A deeper paralysis seems to affect the party’s mind on another core question: its very raison d’etre. Why does the Congress exist, what political language must it speak, what narrative should it present before the Indian voter? A lot of timid wavering has been on display on this front in recent years, as the party vacillates between its traditional political secularism and occasional dabbling in ‘soft Hindutva’. The fact is that a natural space exists on the Indian landscape for a centrist, secular party like the Congress. After all, in the 2019 general election, the BJP got 37.4 per cent of all votes—and the NDA cumulatively got nearly 45 per cent. But the balance 55 per cent did go somewhere else. This fact alone should spur the Congress into action if it seriously wants to get back into the electoral calculus.
It should be obvious to the leadership that it must focus on areas where it is strong and get into tactical partnerships elsewhere so as to present a common front against its biggest rival, the BJP. Yet the party persistently does the opposite thing. It happened in 2021, when the Congress’s internal survey—done by its own data analytics people—concluded it should form an alliance with the ruling TMC in Bengal, for which an offer existed on the table. But it went abegging. That a revitalisation on the ground can come about only by inducting fresh blood in a bottom-up organisational democracy again goes without saying. If a party makes a habit of not doing any of the things that common sense would dictate, holding a ‘Chintan Shivir’ in Udaipur is going to send no shivers up the BJP’s spine.
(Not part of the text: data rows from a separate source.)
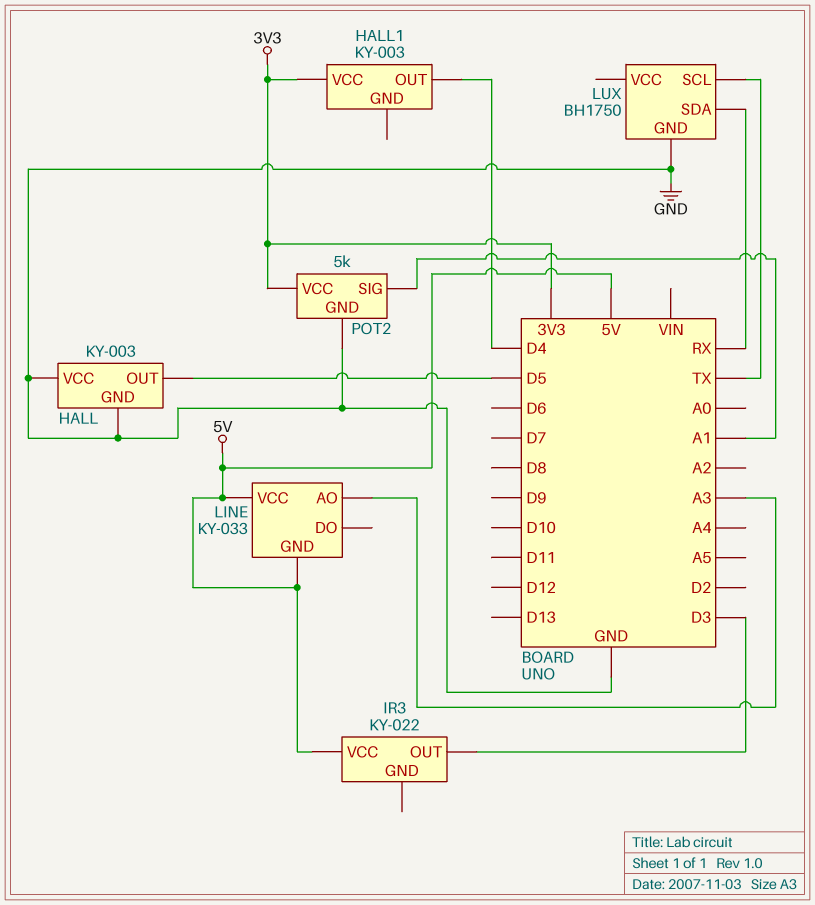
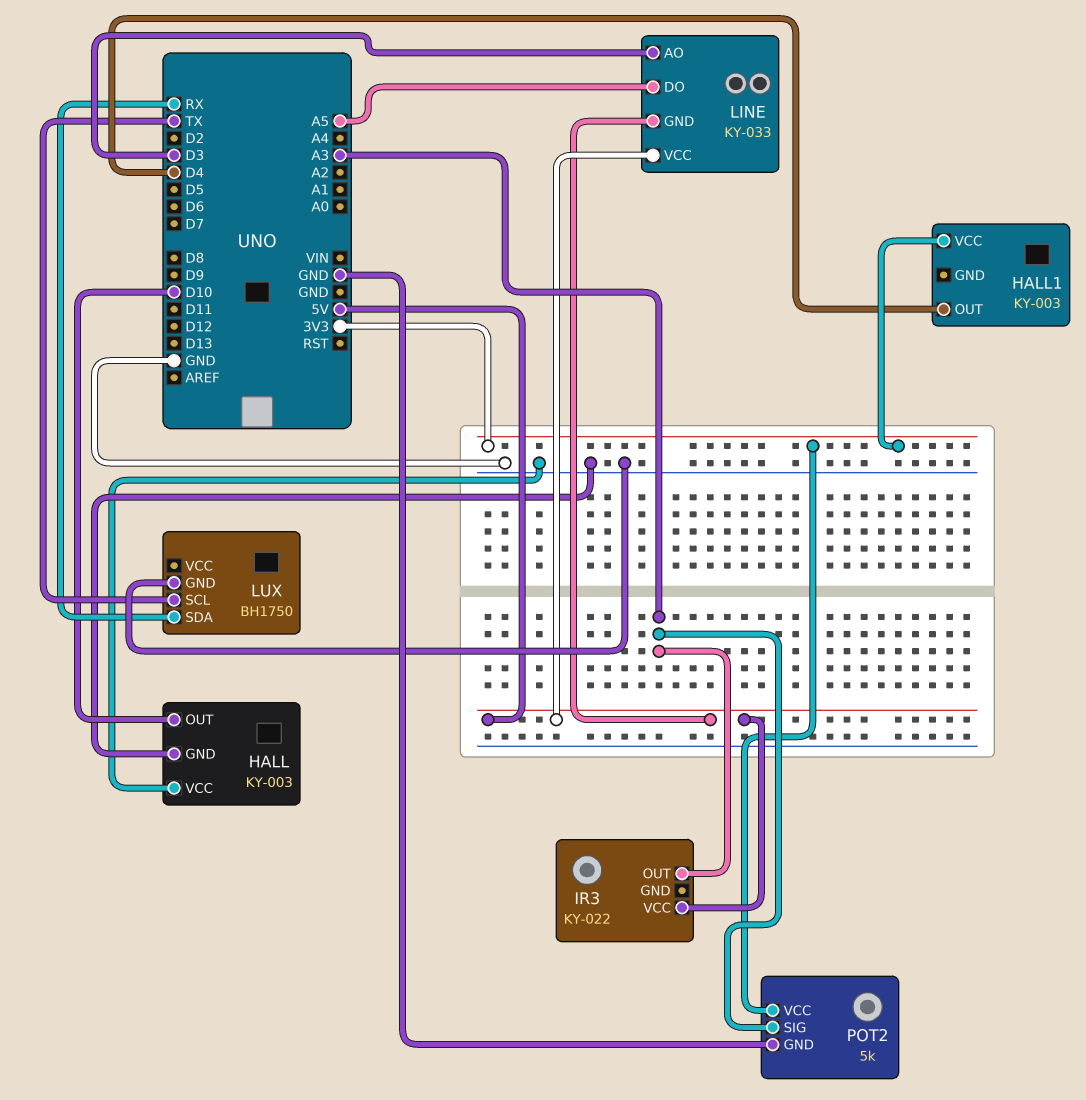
HALL pin OUT: D5 -> D10
IR3 pin OUT: D3 -> A3
LINE pin AO: A3 -> D3
LINE pin DO: none -> A5
POT2 pin SIG: A1 -> A3

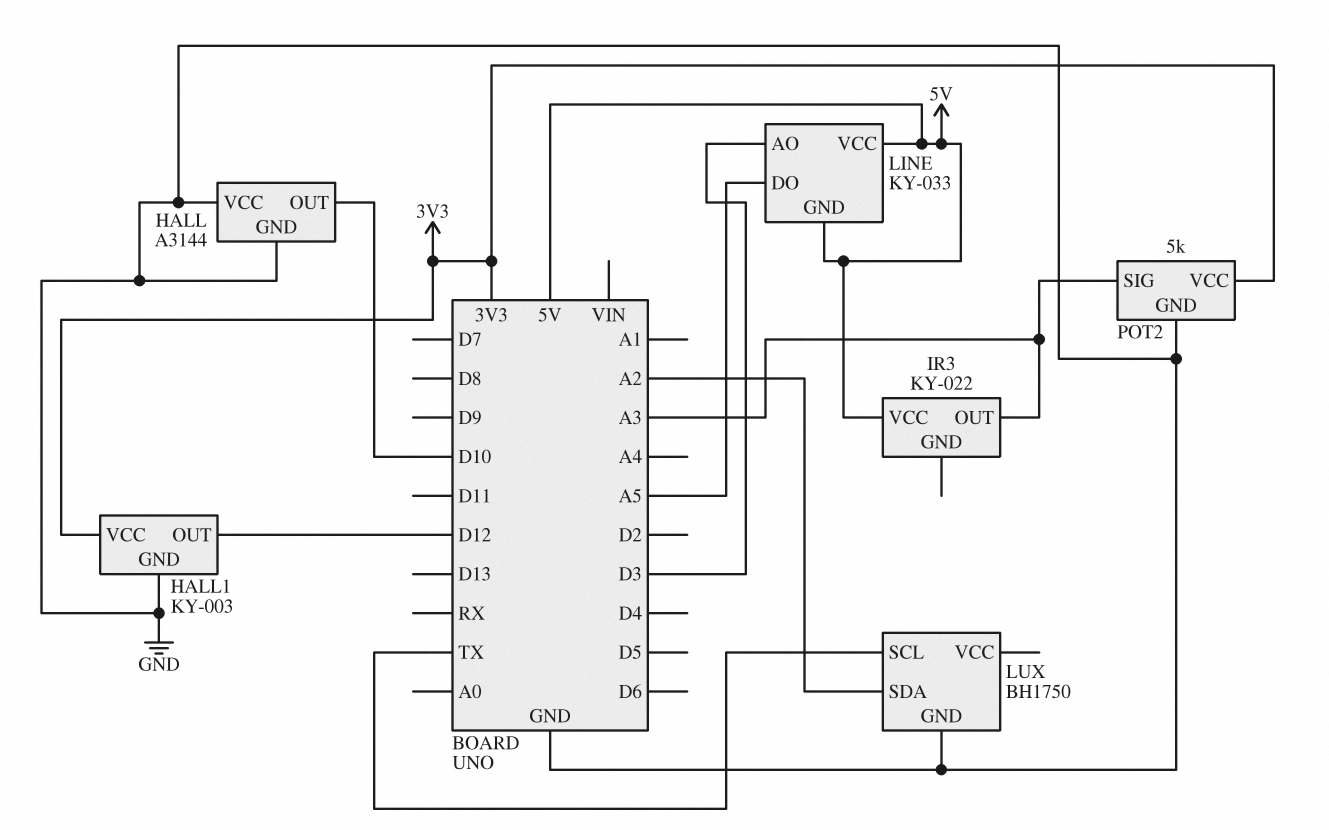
HALL: KY-003 -> A3144
HALL1 pin GND: none -> GND
HALL1 pin OUT: D4 -> D12
LUX pin SDA: RX -> A2

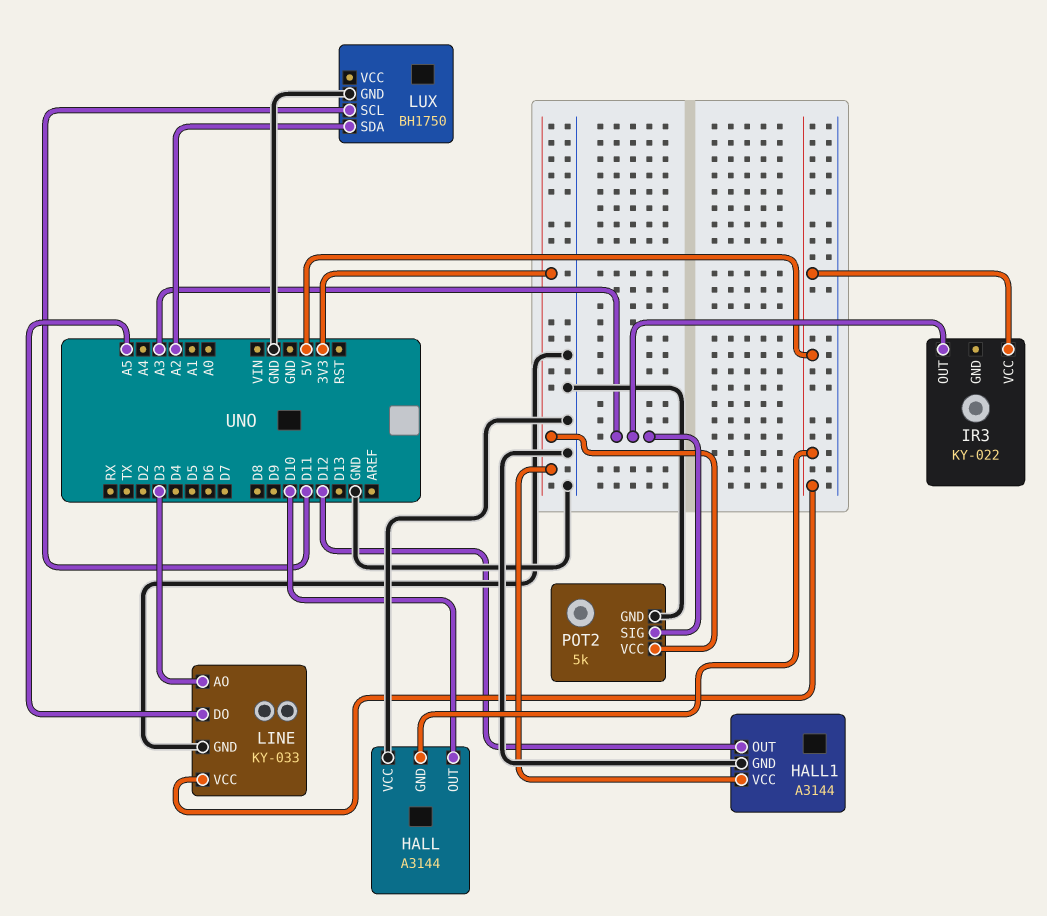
HALL pin GND: GND -> 5V
HALL1: KY-003 -> A3144
LINE pin GND: 5V -> GND
LUX pin SCL: TX -> D11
On the eve of this meeting, Executive Editor Kaushik Deka, who has been covering the Congress for nearly a decade, delves into all the challenges confronting the party at a time when it is poised to face 10 assembly polls in the next two years, before the general election in 2024. Says Deka: “The interdependence of the Gandhis and the Congress on each other for relevance has made it a party of status quoists. The Congress has perfected the art of not taking decisions, reducing the Grand Old Party to a rump. It must introduce some radical changes in the way it functions.”
The greatest advantage they still have is that they are the only truly national party besides the BJP, recognisable across the country. No serious opposition to the BJP can be mounted without the Congress. Dissident Congressman Manish Tewari put it well. “Every political party,” he says, “requires five fundamentals: ideology, narrative, organisation, resources and leadership. All these variables need to come together for electoral efficacy. All five are challenges for the Congress today.” Its principal rival, the BJP, has all these in full measure. If the Congress cannot come up with a plan to overcome these challenges after its brainfest in Udaipur, it will probably forfeit its last chance for a revival. Now or Never.